Medicine saves lives.
Used for ill, it can end them.
The same is true for kink and relationship advice. Even my own. Maybe especially my own.
I have said many times that I am nuerodivergent. My brain does not work like the ideal norm. This makes me a different thinker than most. And what works for me is not what will work or even be desired by others.
Which is why I don’t often give wholesale relationship advice, but instead write opinion pieces and talk about my own life and policies.
Not because I want everyone to be like me, but because I want to offer others a different viewpoint that may strengthen or challenge their own. Sometimes, I just want to give those out there who are a bit like me proof that “common wisdom” is not always right, and it’s not always wise, for every person, in every circumstance.
When I found out I was ASPD, I suddenly knew why I had struggled with certain things my whole life. And aside from drug therapy, I was not given any options to feel normal and integrate successfully (socially) with society in the ways I wanted to.
I had to go out and research and try things on my own.
And on the way, I found a lot of things that didn’t work for me.
I also found many things that worked for me also worked for neurotypical people, when I explained them. You see, if you are relatively normal, and you’ve never had to question how you act on a base level, you might miss out on the things that challenge you and help you grow into a better person.
OR you may be perfect the way you are. I don’t know and won’t judge.
But to give a few examples:
I don’t compromise in relationships. More…
I don’t believe in it, as it is defined in the dictionary, and how most people practice it. For many, though, compromise is the foundation of their relationship, and what holds it all together. I am not wrong. They are not wrong. Different medicine for different situations.
I don’t do it. There are many relationships I could probably have saved with white lies, but i have chosen a different path, and I don’t want a relationship I can’t be 100% authentic and honest in. There are people who will say (or will show you through their actions) that they prefer the white lie. To be in a relationship with them means lying in small ways. I’m not wrong. They are not wrong. Different pills for different ills.

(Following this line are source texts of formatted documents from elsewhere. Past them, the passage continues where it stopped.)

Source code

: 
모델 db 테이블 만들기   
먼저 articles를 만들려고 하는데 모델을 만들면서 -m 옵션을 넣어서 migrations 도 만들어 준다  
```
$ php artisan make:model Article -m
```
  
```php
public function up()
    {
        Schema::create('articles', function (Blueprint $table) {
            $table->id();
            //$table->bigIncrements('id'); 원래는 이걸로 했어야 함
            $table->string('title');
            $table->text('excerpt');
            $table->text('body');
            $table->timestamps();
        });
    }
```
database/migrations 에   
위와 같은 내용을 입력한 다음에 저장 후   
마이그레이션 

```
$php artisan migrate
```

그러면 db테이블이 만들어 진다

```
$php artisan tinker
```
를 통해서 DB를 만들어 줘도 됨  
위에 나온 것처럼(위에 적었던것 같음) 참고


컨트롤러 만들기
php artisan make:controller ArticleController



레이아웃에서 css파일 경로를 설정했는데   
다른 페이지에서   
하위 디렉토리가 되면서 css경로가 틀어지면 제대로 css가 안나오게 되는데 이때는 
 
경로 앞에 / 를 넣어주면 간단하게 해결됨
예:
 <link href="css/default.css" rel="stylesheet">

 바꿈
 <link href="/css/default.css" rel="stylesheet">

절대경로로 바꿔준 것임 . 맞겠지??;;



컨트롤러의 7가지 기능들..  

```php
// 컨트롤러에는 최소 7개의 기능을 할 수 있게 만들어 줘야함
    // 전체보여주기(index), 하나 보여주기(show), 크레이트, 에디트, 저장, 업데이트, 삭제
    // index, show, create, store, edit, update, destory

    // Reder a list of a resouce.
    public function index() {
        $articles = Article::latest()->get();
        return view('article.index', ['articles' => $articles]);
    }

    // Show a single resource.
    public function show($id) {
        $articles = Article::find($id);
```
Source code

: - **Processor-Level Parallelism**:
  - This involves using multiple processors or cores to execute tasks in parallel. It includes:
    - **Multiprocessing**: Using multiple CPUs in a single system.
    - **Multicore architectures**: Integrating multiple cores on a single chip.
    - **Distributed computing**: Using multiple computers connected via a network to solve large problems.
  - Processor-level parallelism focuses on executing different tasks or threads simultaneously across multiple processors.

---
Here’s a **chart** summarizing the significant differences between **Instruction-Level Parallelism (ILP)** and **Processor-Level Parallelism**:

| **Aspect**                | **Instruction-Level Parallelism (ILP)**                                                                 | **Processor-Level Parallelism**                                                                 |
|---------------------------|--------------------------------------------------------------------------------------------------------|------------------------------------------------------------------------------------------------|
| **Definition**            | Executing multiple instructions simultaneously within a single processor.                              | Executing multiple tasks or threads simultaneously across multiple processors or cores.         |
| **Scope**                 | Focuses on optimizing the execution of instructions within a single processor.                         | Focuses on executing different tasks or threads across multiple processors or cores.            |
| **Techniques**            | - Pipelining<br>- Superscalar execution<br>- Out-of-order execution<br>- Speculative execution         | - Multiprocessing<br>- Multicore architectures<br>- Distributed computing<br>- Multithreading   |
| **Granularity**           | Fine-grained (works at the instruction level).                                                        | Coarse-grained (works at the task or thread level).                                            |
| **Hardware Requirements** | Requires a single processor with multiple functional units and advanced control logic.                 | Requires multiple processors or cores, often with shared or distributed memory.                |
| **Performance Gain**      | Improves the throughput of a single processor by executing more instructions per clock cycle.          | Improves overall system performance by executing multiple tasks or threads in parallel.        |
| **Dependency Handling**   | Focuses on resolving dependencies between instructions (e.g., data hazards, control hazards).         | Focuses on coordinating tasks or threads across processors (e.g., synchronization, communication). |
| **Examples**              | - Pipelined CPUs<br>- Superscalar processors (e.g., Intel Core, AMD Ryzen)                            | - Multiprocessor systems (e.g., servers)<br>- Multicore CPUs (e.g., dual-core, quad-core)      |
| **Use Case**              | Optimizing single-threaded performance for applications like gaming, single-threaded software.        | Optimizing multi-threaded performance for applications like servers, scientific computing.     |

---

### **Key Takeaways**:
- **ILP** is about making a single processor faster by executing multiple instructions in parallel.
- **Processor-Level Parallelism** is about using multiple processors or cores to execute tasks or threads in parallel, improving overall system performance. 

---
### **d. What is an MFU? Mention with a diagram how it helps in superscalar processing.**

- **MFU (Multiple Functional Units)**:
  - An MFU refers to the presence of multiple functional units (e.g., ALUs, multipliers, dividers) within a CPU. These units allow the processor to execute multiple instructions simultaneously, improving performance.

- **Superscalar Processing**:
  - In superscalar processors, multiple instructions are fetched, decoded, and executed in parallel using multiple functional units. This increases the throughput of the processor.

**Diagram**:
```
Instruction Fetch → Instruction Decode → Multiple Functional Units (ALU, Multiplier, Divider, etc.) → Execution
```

I don’t believe empathy is the determining factor of someone’s goodness or ability to relate. More…
I don’t have empathy the way it is clinically defined. I was born without it. And I was a pretty crappy person in a lot of ways before I found that out, and decided to be a better human. And I am. I still don’t have empathy. I have compassion, though, and for many people that is not just good enough, but better… or so I’m told. I suppose that could be a white lie. That said, many people use their empathy to be good people and to build amazing relationships. They are not horrible people anymore than I am. One size does not fit all.
And today, I read an article I found linked on FB: We Only Fall in Love with 3 People in Our Lifetime—Each One for a Specific Reason.
It’s a good piece, discussing the concepts of emotionally maturing through love, using three people as focii.
However, as Pet and I discussed this morning, some of those loves will overlap. Sometimes, we will have more than one of each (some people, like me, double up on #2—or more—slow learners, perhaps? ), sometimes people will find all three loves in a lifetime with one person.
So, it’s a good piece to make you think… but if you are on love number two and decide that number three is coming, and this one doesn’t matter, you a using your medicine as a poison, not as a treatment.
EVERYTHING we read, see, hear, take in, even when we don’t agree, can make us THINK. Compare and contrast with what we thought up until this moment, proof it (test it), and determine whether we still believe it, whether we want to learn more, or whether we’ve changed our minds.
And so we grow, and we get better and stronger.
And that critical and comparative thinking that we do, that is the cure.